6.3.1.5 Speculative Decomposition
Speculative decomposition can be applied to solving problems that one task has different branches of operations because its input has different patterns. The input may be the computation result that is produced by the task just before this one. This dependence relation means that this task cannot start until the result of the previous task is provided. Its behaviour is just like the conditional branch statement in high-level languages.
One way to solve this kind of problem is simply to compute all the possible branches of this task and gain all the possible results without waiting for the last task to yield the ‘condition’ for this task. Therefore, this task can be performed concurrently with other tasks without waiting. It can speed up the whole processing of the problem. Once the ‘condition’ is produced, the corresponding result of the correct branch of this task can be output to the next task and the results of other branches become useless and are ignored. It is obvious that the processing of the incorrect branches is pointless. Thus, speculative decomposition issues a compromise solution by simply doing the computation of the most likely conditional branches. It can meet most situations. If one of the non-computing branches is correct, its relative computation must be made up.
One the basis of the statistics, the overall performance of the speculative decomposition may not be lower than its counterpart, a serial algorithm. If there are several stages of speculative decomposition in one problem, their speed-up effect can be enhanced much more.
If we compare speculative decomposition with exploratory decomposition in detail, some differences can be discovered.
In speculative decomposition, there is always more work to be done than its corresponding serial algorithm in order to enlarge the parallelism by pre-performing some tasks that will not be used in the processing.
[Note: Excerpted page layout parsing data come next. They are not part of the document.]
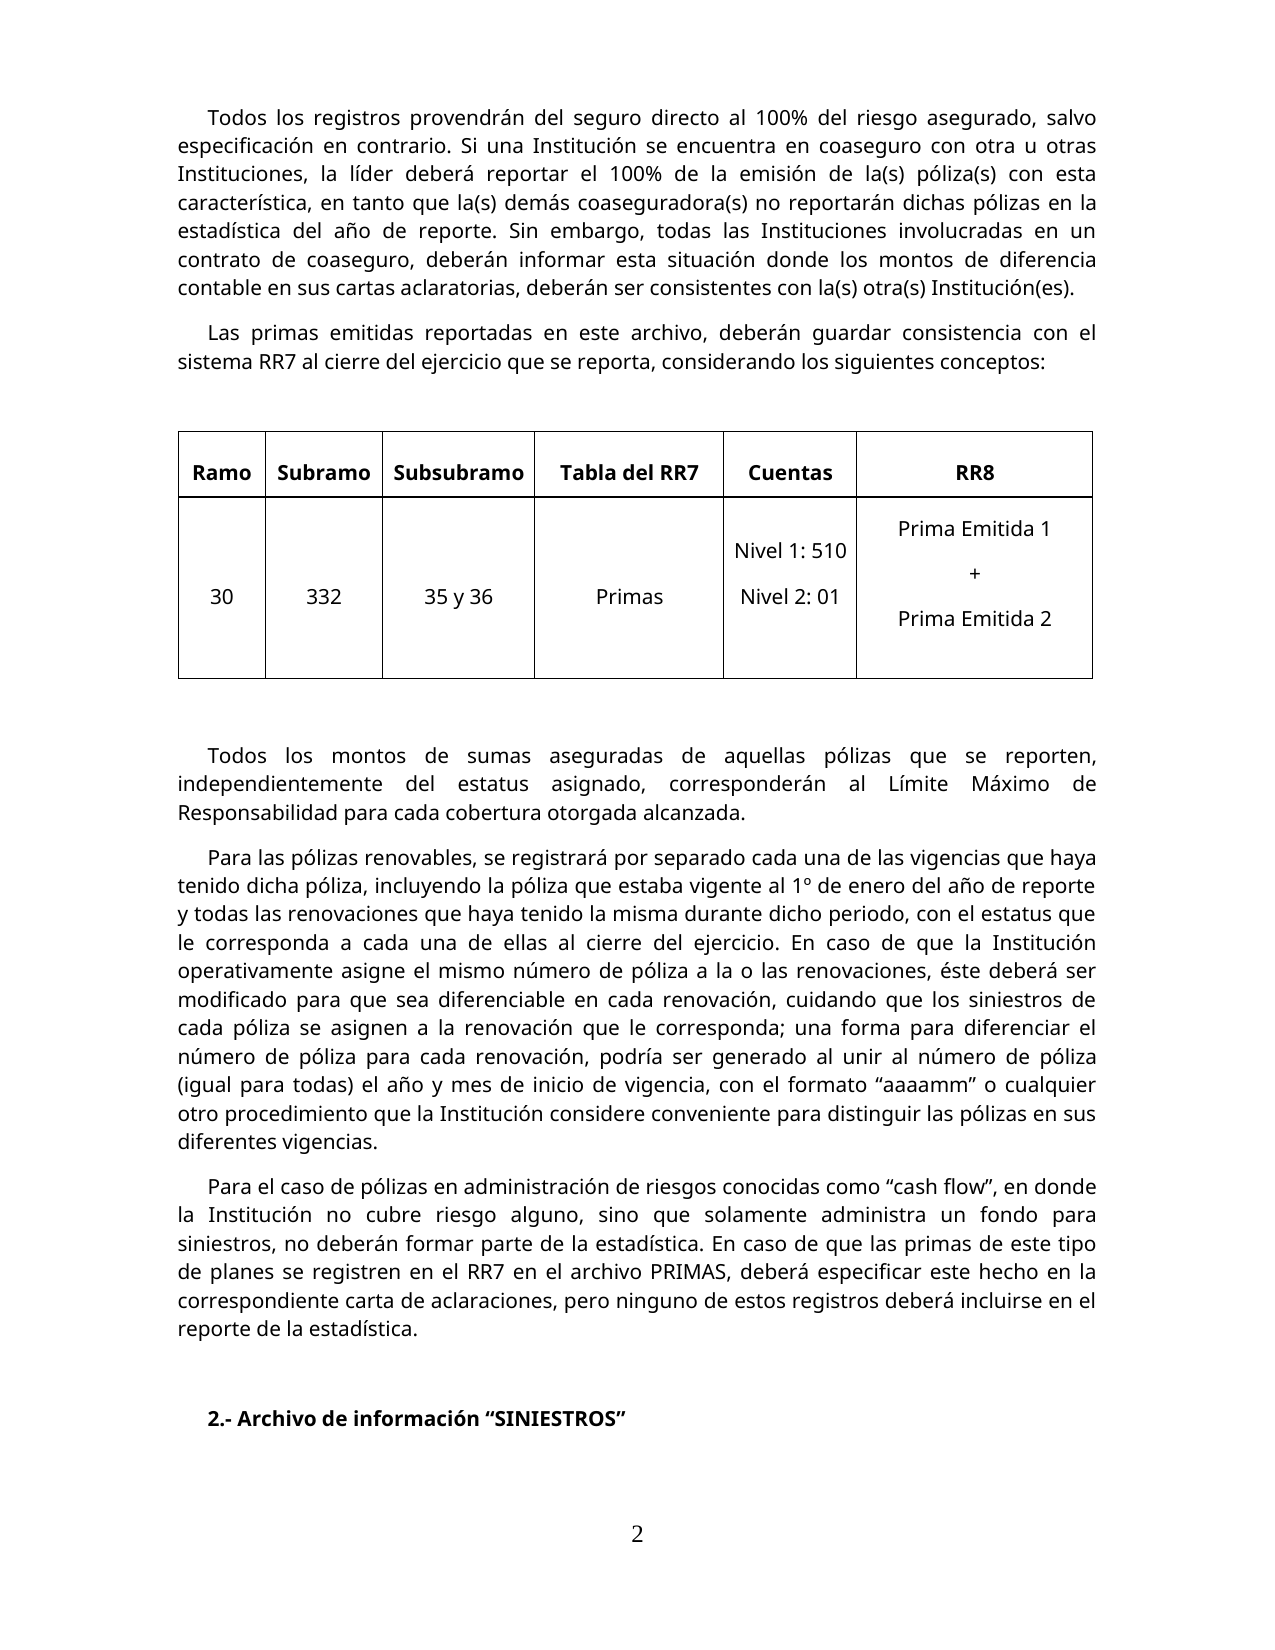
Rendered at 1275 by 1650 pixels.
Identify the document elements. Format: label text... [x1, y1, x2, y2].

table_header RR8 [857, 432, 1092, 496]
text Las primas emitidas reportadas en este archivo, deberán guardar consistencia con el sistema RR7 al cierre del ejercicio que se reporta, considerando los siguientes conceptos: [177, 318, 1098, 375]
text 2.- Archivo de información “SINIESTROS” [177, 1404, 1098, 1433]
table_cell 30 [179, 498, 265, 678]
table_cell Nivel 1: 510 Nivel 2: 01 [724, 498, 856, 678]
table_cell Prima Emitida 1 + Prima Emitida 2 [857, 498, 1092, 678]
table_cell 332 [266, 498, 382, 678]
table_cell 35 y 36 [383, 498, 534, 678]
table_cell Primas [535, 498, 723, 678]
text Todos los montos de sumas aseguradas de aquellas pólizas que se reporten, independientemente del estatus asignado, corresponderán al Límite Máximo de Responsabilidad para cada cobertura otorgada alcanzada. [177, 741, 1098, 826]
table_header Subsubramo [383, 432, 534, 496]
table_header Tabla del RR7 [535, 432, 723, 496]
table_header Cuentas [724, 432, 856, 496]
text Para las pólizas renovables, se registrará por separado cada una de las vigencias que haya tenido dicha póliza, incluyendo la póliza que estaba vigente al 1º de enero del año de reporte y todas las renovaciones que haya tenido la misma durante dicho periodo, con el estatus que le corresponda a cada una de ellas al cierre del ejercicio. En caso de que la Institución operativamente asigne el mismo número de póliza a la o las renovaciones, éste deberá ser modificado para que sea diferenciable en cada renovación, cuidando que los siniestros de cada póliza se asignen a la renovación que le corresponda; una forma para diferenciar el número de póliza para cada renovación, podría ser generado al unir al número de póliza (igual para todas) el año y mes de inicio de vigencia, con el formato “aaaamm” o cualquier otro procedimiento que la Institución considere conveniente para distinguir las pólizas en sus diferentes vigencias. [177, 843, 1098, 1156]
text Todos los registros provendrán del seguro directo al 100% del riesgo asegurado, salvo especificación en contrario. Si una Institución se encuentra en coaseguro con otra u otras Instituciones, la líder deberá reportar el 100% de la emisión de la(s) póliza(s) con esta característica, en tanto que la(s) demás coaseguradora(s) no reportarán dichas pólizas en la estadística del año de reporte. Sin embargo, todas las Instituciones involucradas en un contrato de coaseguro, deberán informar esta situación donde los montos de diferencia contable en sus cartas aclaratorias, deberán ser consistentes con la(s) otra(s) Institución(es). [177, 103, 1098, 302]
text Para el caso de pólizas en administración de riesgos conocidas como “cash flow”, en donde la Institución no cubre riesgo alguno, sino que solamente administra un fondo para siniestros, no deberán formar parte de la estadística. En caso de que las primas de este tipo de planes se registren en el RR7 en el archivo PRIMAS, deberá especificar este hecho en la correspondiente carta de aclaraciones, pero ninguno de estos registros deberá incluirse en el reporte de la estadística. [177, 1172, 1098, 1343]
table_header Subramo [266, 432, 382, 496]
table_header Ramo [179, 432, 265, 496]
Speculative decomposition is faster than or equal to its corresponding serial algorithm. In exploratory decomposition, since the division of search regions is not unique, it cannot be determined in advance how much the parallelism can speed up and how much more or less work the parallelism can bring about than its corresponding serial algorithm.
In speculative decomposition, the possible set of output is known. It is the results for all the possible conditions. But the input for the correct condition is not known in advance. In exploratory decomposition, the possible set of input is known, and is the search space. But the output is unknown in advance, i.e. the portion which will result in the correct output solution to the search problem.
Chapter 6 Parallelism Implementation in FPGA-based ES 123
6.3.1.6 Mixing Decomposition
The above decomposition techniques can be combined during the application. Often, the computation for a problem has a structure with multiple stages and these different stages may have various features that match different decomposition techniques. Thus, it is necessary to apply different types of decomposition in different stages. Hybrid decompositions are acceptable.
This project is a system-level research that includes a hierarchical architecture composed of a wide variety of problems. Mixed decomposition is adopted.
Since there are many matrix operations in the Mesa-OpenGL for FPGA-based ESs, input data decomposition is used in dividing a large matrix into small block matrixes. When an object surface is complicated and has to be represented with a big mesh or grid, its vertex matrix can be large. Data decomposition in large matrixes can decrease the cost of computing (especially multiplication) and storage.
As discussed in Section 5.5.1, for surface editing with the PAMA, the edited surface is a problem at the top level, which can be solved with recursive decomposition. This problem is first divided into small patches, as shown in Figure 5.5. Each patch is then divided into two triangles, as shown in Figure 5.6. Each triangle can be processed independently because its data are independent from those of the others. Thus, the triangles can be processed in parallel.